On a recent afternoon, Tariq Ramadan, the outspoken Muslim scholar and professor of contemporary Islamic studies at Oxford University, took the stage at Georgetown University’s Gaston Hall. Ramadan stood alongside John Esposito, professor of international affairs and Islamic studies at Georgetown, holding court on “radical reform” in Islam and parrying with a warm, supportive audience. The room was filled with students and others, including women in headscarves, women with bare heads, journalists and professors. Such a gathering might sound relatively unremarkable for the nation’s capital, except for this: Tariq Ramadan was banned from the United States for six years, a visa restriction lifted in January by Secretary of State Hillary Clinton. That’s because Ramadan, whose name is as often mentioned with the word “radical” as with “reformer,” had become a lightening rod, a discussion point for post-9/11 restrictions on travel, ideas and the place of Islam in democracies.

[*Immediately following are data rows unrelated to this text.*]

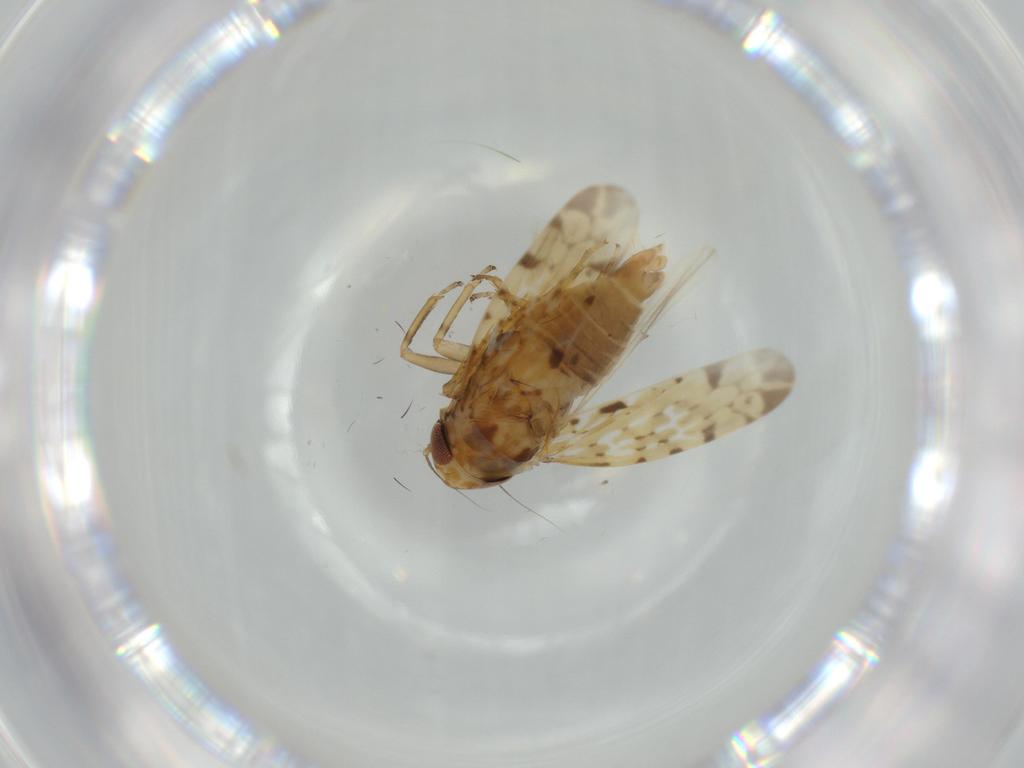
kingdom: Animalia
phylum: Arthropoda
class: Insecta
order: Hemiptera
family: Cicadellidae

Tariq Ramadan is the most visible, the most loquacious and the most oft-quoted Muslim scholar speaking in the West today. He tirelessly lectures across Europe and Britain, reaching out to young European Muslims with his conversations about Islam in non-Islamic nations. He appears on television, is quoted in print, and is asked to weigh in on virtually every debate that touches upon the place of Muslims in the West. His public message, for the most part, is straightforward: Islam and Democracy are not in conflict; indeed, he says, they complement each other.
He also asserts that Islam is not a “visitor” in the West — it is a European and American religion now, and should be recognized as such.
And yet there are those who do not trust him. Six years ago, Ramadan was ready to assume a professorship at the University of Notre Dame when the Bush administration suddenly, and somewhat mysteriously, revoked his visa. Ultimately the revocation was attributed to money he donated to a Swiss-based charity, which, in turn, passed the donation along to Hamas. After years of petitions by academics and human rights groups, Ramadan was effectively absolved of wrongdoing; his visa status was summarily reinstated.
Yet the double mythology of Tariq Ramadan remained – he is seen, alternatively, as a misjudged Muslim reformer or a hidden radicalist.